> SOURCE EXCERPT
Newcomer ELLs in High School: What Every Teacher Needs to Know
A newcomer in 9th grade is not a newcomer in 3rd grade with more years to catch up. They are navigating credit accumulation, social identity, and the pressure of knowing that time is short. They need grade-appropriate content, beginner language scaffolds, and teachers who understand that silence is not the same as having nothing to say. This page is for every high school teacher who has a newcomer on their roster and is not sure where to start.
Why High School Newcomers Are Different
Elementary newcomers have time. High school newcomers do not.
The specific pressures they face:
- Credit accumulation. Most states require 22–26 credits to graduate. A 16-year-old who arrived in October is already behind.
- Age-appropriate dignity. A 17-year-old who reads at a beginning level does not want to read a book designed for 7-year-olds. They will shut down before they comply.
- Social identity. Being visibly the student who does not speak English in front of peers is humiliating in ways that elementary students do not fully register.
- Prior academic knowledge. Many high school newcomers have strong academic backgrounds in their home language. A student from Mexico City who took advanced math in Spanish does not need remedial math — they need math instruction in accessible English.
Teaching a high school newcomer means separating language proficiency from academic ability. They are not the same thing.
Survival Academic Language for Content Classes
Before your newcomer can engage with your content, they need a small set of academic language that works across all classes.
- Open to page ___.
- Read the first paragraph.
- Work with your partner.

Data entries
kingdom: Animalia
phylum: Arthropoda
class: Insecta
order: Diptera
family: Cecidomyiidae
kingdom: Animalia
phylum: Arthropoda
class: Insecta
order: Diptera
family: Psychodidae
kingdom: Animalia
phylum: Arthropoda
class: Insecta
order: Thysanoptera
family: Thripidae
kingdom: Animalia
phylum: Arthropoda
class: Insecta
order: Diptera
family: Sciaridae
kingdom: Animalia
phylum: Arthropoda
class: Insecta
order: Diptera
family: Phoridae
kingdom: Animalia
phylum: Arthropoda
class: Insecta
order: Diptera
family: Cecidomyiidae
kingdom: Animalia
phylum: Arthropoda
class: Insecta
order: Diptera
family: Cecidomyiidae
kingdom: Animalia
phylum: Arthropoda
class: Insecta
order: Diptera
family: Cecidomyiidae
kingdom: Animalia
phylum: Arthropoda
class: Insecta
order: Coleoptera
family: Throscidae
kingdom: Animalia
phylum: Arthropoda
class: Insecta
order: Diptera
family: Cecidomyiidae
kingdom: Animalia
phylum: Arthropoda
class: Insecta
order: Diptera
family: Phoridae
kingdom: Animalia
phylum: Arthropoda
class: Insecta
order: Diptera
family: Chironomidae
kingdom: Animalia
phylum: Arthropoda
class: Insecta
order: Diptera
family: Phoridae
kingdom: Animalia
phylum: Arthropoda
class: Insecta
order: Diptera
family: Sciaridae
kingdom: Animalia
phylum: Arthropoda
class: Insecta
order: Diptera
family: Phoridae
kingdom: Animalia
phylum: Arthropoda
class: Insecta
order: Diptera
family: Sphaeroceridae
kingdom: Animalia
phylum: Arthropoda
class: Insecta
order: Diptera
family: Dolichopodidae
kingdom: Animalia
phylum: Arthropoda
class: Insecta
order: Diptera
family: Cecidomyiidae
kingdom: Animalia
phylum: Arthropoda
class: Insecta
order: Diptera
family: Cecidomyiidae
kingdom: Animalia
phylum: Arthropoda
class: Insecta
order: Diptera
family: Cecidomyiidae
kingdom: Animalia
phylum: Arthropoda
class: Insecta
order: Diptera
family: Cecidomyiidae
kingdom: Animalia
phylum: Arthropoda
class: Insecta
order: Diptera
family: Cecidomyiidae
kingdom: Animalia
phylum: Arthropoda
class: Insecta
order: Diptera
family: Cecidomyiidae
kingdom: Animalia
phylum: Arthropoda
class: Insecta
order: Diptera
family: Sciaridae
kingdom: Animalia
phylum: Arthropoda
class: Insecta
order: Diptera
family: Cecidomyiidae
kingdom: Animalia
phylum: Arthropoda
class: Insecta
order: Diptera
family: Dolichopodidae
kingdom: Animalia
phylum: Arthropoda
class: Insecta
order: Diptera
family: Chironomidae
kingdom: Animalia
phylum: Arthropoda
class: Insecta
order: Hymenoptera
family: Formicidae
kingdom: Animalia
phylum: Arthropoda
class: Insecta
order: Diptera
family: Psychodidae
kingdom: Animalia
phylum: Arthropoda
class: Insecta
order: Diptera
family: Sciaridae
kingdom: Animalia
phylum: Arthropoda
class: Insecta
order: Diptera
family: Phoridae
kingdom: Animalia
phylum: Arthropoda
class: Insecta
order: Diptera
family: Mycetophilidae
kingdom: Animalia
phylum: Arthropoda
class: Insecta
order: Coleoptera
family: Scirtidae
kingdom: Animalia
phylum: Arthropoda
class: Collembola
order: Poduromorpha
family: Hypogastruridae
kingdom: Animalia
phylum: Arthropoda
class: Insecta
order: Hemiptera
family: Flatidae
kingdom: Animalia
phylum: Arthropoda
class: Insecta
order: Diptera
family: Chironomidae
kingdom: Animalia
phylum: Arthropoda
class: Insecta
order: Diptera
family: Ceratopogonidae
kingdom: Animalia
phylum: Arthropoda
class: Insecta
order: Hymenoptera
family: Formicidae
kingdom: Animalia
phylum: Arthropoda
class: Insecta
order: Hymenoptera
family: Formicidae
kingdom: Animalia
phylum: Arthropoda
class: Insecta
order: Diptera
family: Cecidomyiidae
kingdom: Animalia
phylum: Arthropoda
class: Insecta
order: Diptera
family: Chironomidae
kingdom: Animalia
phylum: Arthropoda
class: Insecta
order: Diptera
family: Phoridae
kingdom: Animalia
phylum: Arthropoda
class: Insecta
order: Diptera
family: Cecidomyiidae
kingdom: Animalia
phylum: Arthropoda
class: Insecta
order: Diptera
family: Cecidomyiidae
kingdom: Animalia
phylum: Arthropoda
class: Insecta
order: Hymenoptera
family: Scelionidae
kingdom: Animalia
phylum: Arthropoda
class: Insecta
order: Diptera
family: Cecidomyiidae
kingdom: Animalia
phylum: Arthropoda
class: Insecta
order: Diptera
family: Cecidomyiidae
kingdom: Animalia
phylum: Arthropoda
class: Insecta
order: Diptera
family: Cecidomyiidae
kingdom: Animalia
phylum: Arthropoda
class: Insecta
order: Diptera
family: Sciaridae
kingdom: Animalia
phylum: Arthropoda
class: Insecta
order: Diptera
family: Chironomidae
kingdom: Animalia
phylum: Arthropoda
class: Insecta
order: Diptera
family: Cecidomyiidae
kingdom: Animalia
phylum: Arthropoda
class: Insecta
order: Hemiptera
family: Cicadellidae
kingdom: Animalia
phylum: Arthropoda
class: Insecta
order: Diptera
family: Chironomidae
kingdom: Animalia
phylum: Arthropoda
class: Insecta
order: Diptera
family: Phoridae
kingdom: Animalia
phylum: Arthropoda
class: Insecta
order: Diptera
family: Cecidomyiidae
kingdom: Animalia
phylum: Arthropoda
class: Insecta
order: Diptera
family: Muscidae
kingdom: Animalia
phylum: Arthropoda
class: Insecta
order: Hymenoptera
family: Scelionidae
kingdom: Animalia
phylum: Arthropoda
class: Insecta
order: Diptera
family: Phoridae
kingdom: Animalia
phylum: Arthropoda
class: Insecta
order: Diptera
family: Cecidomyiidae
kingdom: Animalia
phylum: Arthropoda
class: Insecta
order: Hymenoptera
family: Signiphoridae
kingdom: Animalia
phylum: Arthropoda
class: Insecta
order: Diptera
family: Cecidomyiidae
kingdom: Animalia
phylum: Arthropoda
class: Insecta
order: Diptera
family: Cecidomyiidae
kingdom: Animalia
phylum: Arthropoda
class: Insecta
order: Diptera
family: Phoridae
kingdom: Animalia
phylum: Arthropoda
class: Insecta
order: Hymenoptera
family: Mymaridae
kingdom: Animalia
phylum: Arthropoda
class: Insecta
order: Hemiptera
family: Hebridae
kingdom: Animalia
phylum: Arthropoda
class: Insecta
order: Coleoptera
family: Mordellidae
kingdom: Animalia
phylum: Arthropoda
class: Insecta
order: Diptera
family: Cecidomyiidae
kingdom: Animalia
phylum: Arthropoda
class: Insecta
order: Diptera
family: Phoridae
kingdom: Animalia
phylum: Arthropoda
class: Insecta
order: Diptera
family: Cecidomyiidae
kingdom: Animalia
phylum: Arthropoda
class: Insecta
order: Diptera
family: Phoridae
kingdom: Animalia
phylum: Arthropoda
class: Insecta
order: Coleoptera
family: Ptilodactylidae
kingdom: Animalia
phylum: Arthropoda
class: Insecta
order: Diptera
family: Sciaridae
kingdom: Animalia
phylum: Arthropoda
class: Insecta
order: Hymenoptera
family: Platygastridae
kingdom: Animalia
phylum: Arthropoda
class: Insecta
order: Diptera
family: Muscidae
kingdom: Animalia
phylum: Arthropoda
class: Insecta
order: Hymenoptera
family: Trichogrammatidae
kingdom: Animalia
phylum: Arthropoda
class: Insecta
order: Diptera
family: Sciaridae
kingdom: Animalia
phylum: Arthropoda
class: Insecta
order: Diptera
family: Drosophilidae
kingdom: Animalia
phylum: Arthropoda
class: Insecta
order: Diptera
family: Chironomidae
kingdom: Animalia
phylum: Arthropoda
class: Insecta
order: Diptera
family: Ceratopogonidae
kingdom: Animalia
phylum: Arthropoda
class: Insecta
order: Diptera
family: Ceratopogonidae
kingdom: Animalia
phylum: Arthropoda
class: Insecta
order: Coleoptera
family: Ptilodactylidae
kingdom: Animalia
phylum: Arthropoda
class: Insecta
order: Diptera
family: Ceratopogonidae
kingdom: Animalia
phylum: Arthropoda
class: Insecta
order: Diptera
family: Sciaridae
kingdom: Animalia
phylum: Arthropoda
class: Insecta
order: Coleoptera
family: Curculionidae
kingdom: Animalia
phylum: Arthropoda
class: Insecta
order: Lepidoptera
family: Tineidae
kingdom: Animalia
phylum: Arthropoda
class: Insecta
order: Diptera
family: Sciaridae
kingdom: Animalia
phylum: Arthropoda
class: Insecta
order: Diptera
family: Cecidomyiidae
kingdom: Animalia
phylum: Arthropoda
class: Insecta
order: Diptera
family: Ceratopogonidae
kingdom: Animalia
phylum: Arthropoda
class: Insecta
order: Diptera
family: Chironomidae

> TASK OBJECTIVE
Repeat the entire text on high school newcomer ELLs above, word for word.

> ANSWER TO THIS PROBLEM
Newcomer ELLs in High School: What Every Teacher Needs to Know
A newcomer in 9th grade is not a newcomer in 3rd grade with more years to catch up. They are navigating credit accumulation, social identity, and the pressure of knowing that time is short. They need grade-appropriate content, beginner language scaffolds, and teachers who understand that silence is not the same as having nothing to say. This page is for every high school teacher who has a newcomer on their roster and is not sure where to start.
Why High School Newcomers Are Different
Elementary newcomers have time. High school newcomers do not.
The specific pressures they face:
- Credit accumulation. Most states require 22–26 credits to graduate. A 16-year-old who arrived in October is already behind.
- Age-appropriate dignity. A 17-year-old who reads at a beginning level does not want to read a book designed for 7-year-olds. They will shut down before they comply.
- Social identity. Being visibly the student who does not speak English in front of peers is humiliating in ways that elementary students do not fully register.
- Prior academic knowledge. Many high school newcomers have strong academic backgrounds in their home language. A student from Mexico City who took advanced math in Spanish does not need remedial math — they need math instruction in accessible English.
Teaching a high school newcomer means separating language proficiency from academic ability. They are not the same thing.
Survival Academic Language for Content Classes
Before your newcomer can engage with your content, they need a small set of academic language that works across all classes.
- Open to page ___.
- Read the first paragraph.
- Work with your partner.